Потом позвали Кнюпфера, который доложил о положении дел в Эстляндии, и Сев<ерной> армии в частности. Нужен н<ачальни>к, т. к. настоящий к<омандую>щий не на высоте и сам просит о смене. Юденич предложил начальствование над Сев<ерной> армией ген. Арсеньеву. Тот представил ряд требований, самих по себе, может быть, и вполне разумных, но в данной обстановке совершенно неисполнимых. Первое требование я считаю даже неприличным по отношению к Юденичу. Это требование, чтобы назначение его, Арсеньева, было признано союзниками и чтобы он мог вести с ними непосредственно переговоры. Ему оказывается недостаточно утверждения его Юденичем, ему необходимо, чтобы здешние консулы, четыре купца, ходатайствовали за него перед их п<равительст>вами. И если он будет утвержден союзниками и станет самостоятельно вести с ними переговоры, во что обратится Юденич, который никем не утвержден? и не есть ли это подкоп под Юденича честолюбивого, молодого, свитского и светского генерала? Что-то подозрительно!
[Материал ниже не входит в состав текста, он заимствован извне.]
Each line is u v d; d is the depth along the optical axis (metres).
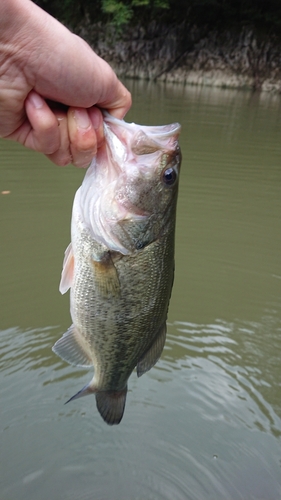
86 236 0.39
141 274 0.41
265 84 4.20
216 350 0.87
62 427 0.70
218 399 0.77
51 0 4.36
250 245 1.21
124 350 0.43
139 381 0.79
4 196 1.36
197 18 4.25
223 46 4.26
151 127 0.39
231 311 0.97
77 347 0.43
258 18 4.21
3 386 0.75
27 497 0.60
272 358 0.86
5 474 0.63
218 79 4.27
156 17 4.25
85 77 0.29
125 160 0.38
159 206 0.40
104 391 0.45
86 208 0.38
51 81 0.29
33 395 0.74
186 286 1.04
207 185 1.55
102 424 0.71
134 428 0.71
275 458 0.67
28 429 0.69
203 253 1.16
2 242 1.12
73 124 0.31
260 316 0.96
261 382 0.80
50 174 1.56
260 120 2.73
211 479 0.64
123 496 0.62
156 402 0.76
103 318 0.41
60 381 0.77
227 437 0.70
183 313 0.95
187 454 0.68
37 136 0.31
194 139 2.11
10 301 0.93
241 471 0.66
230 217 1.34
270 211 1.40
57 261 1.07
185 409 0.75
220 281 1.06
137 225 0.39
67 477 0.63
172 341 0.88
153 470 0.65
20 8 0.26
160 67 4.36
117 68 4.41
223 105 3.20
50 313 0.91
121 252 0.39
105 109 0.34
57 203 1.35
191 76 4.32
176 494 0.62
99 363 0.43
Потом требование, чтобы средства шли от союзников прямо к нему, а не через эстляндское п<равительст>во. Конечно, это было бы желательно, это было бы хорошо, но я уверен, что союзники на это сейчас не согласны. В их глазах Сев<ерная> армия не является ответственным, юридическим лицом. Сегодня она есть, завтра разбежится или будет распущена, что с нее взять. Эстляндия же, будет она самостоятельна или не будет, все равно вернет союзникам их расходы. Были еще пункты, которые я сейчас не припомню.
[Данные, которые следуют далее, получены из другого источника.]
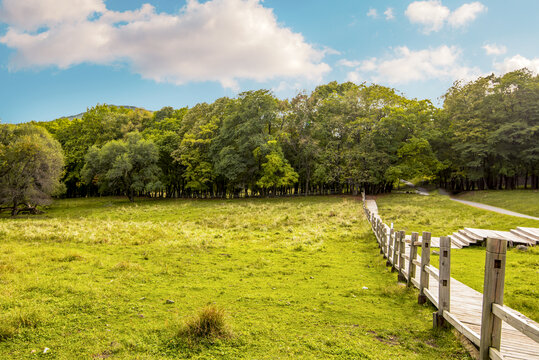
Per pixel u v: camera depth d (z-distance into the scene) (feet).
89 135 184.03
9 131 121.90
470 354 15.14
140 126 206.39
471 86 152.25
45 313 18.79
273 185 154.30
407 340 16.79
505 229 62.54
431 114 168.55
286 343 15.98
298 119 161.79
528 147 130.41
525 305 22.61
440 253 18.22
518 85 133.08
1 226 62.39
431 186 210.18
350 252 43.55
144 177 153.48
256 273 31.50
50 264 31.86
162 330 17.04
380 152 146.10
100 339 15.92
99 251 41.22
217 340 15.89
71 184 199.52
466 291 24.71
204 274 30.48
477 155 137.28
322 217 86.58
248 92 153.99
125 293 23.36
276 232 63.72
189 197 181.47
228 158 144.87
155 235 56.65
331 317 19.84
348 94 165.37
Начались уговоры Арсеньева. Собрание признавало разумность его требований, но указывало на затруднительность их выполнений. Юденич говорил: «Дерзните! Дерзните! Вы, кажется, просто ищете предлога не ехать». — «Я боюсь за свое имя», — ответил молодой фат. У меня вся кровь закипела. Его имя! Да я в первый раз слышу его фамилию! «Вот Вам прекрасный случай создать его». (Далее вырезана часть текста объемом около 50 знаков. — Примеч. публ.) «Пусть гибнут наши имена!» — проговорил я вполголоса. «Фразы!» — ответил щеголеватый генерал. Нет, такой тип не годится сейчас. Ему командовать гвардией при старом режиме, а не офицерскими дружинами, голодными, оборванными, измученными. «Как вы предполагаете действовать, как побороть затруднения?» — спрашивали Арсеньева. «Буду приказывать». Нет, ничего не выйдет из этого назначения. Да он и не принял его. Он согласился пока что посмотреть, проинспектировать (?), и если какая-нибудь возможность успеха будет — то принять командование. Он взял два предписания Юденича. Сдрейфовал он, по-моему. Это теперь (?) Арсеньев будет критиковать там всех и больше ничего. По какому праву? Очень он мне не понравился.
* * *
Когда я возвращался домой, было уже поздно; я вошел в пассаж, но на меня выскочил чуть ли не с кулаками сторож. Еще немного — и он ударил бы меня. Я не знал, что пассаж не закрыт (так в тексте. — Примеч. публ.), надо бы было, как это делается у нас, например в Гостином дворе, преграждать вход веревкой. Я ничего не ответил сторожу, да ничего бы и не мог ответить. Я только пожал плечами на его грубый оклик, но и это пожатие плечами, я видел, встравило его. Я подумал: случись история, защиты ни у кого не найти. Я, русский адмирал, в сущности, вне закона. Завтра все газеты были бы полны комментариями о некультурности и отсутствии сознания законности у русских. Финляндская пресса нас травит бесстыдно: клопы, чума, саранча и т. п. Мстительный, маленький народец! Да нет! Это не народец, не прачки, кухарки, дворники, извозчики; это интеллигенция, шведы и главное... немцы.
* * *
Длительнейший разговор с Кейзерлингом
181, о котором все говорят, что он шпион и жена его шпионка, но доказательств никто дать не может. Я взял «быка за рога» и прямо сказал, в чем его обвиняют, и просил дать письменное показание. Ужасно, конечно, если он не виноват. Жертвой слухов и клеветы может сделаться всякий, сегодня он, завтра я... да, я! Сейчас и обо мне могут пустить слух, чтобы скомпрометировать меня.